Before. Some people live by OARRs and don’t plan a meeting without communicating the Objective, Agenda, Rules and Roles in advance. OARRs and other methods help make meetings better, but why?

Cognitive neuroscience, behavioral economists, and others interested in how the brain works call this priming. Certain stimuli will shift our attention. Our focused attention is part of what contributes to deeper thinking, more creativity, and solid decisions. When properly primed, we know where we are going and can focus on getting there. Priming materials should contain visual explanations and information graphics that quickly connect people with the core concepts that will be discussed.

During. Meetings are precious and magical things. A group of people with a varied mix of interests, skills, and experience gather together and pool the something very powerful: attention.

Pooled attention creates the opportunity to think together. Thinking together and working collaboratively are your key underlying meeting goals. Having a trained facilitator or someone able to take that role will help you do both. At a minimum, put the core concepts on a large white board or sheet of poster paper. It needs to be large enough that everyone can see it and flexible enough that everyone can add to or change it (there goes PowerPoint and Keynote). Visibility allows people to focus more on analysis, decision making and creativity because they are freed from keeping track of the big picture. Visibility also helps with contentious issues and acts as a way for people to keep track of what’s being done.

Using visual anchors supports meeting-to-action conversion. Tagging a visual with next steps and names means people can see how their portion fits into the whole.
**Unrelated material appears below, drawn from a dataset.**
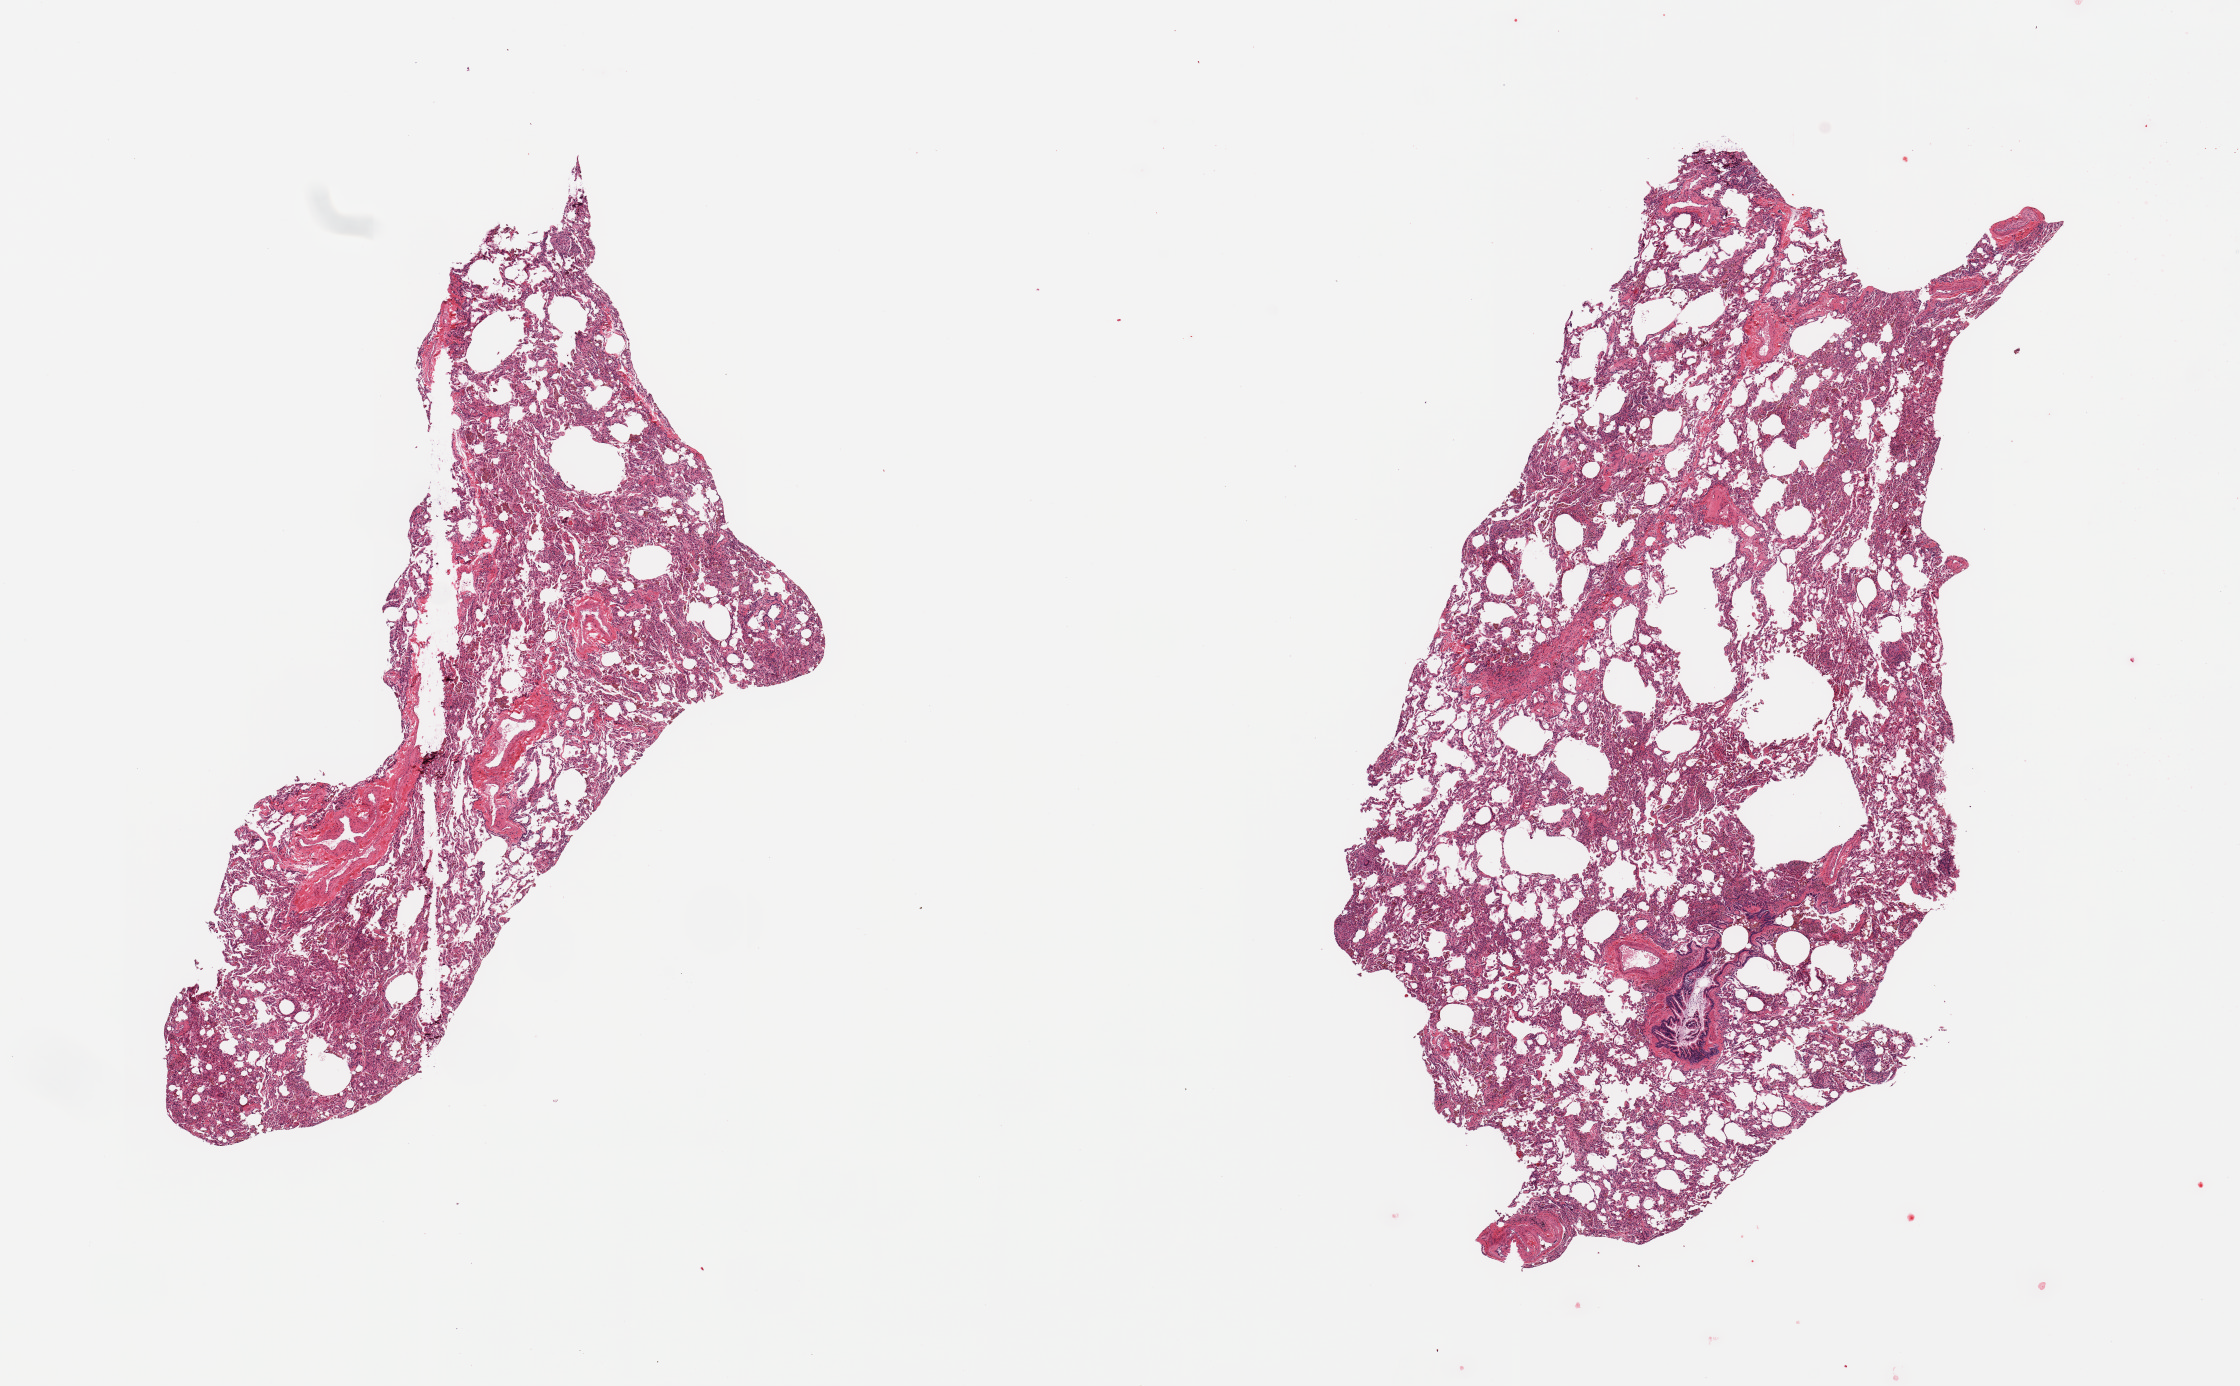
Hematoxylin and eosin (H&E) whole-slide image, shown as a low-resolution overview of the whole scanned area (about 17.7 x 11.0 mm, slide scanned at 20x). PAXgene-fixed paraffin-embedded (PFPE) section. Sampled site (target tissue): lung. Tissue donor sample. Donor: male.
• reviewer comment on this tissue sample: 2 pieces; pigmented macrophages and patchy atelectasis, rare giant cell (?aspiration)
Understanding how your actions fit into a larger task makes our work more enjoyable and shows you who and what you’ll need to consider to do the job well.

After. The meeting isn’t over until everyone has a copy of what was accomplished. Meeting summaries are great, but if you’ve used a large visual, take a picture and email it. Having participated in creating the image, each person will have a strong connection to it and the image will trigger additional ideas. Priming is an on going process. People will see things they forgot to mention or new ways of solving problems.

Seeing what the meeting accomplished and having it improve workflow instead of interrupting it makes people happier and more receptive to future meetings. Capture the opportunities represented by meetings’ time slices: before (priming), during (thinking together visually), and after (summary/second priming).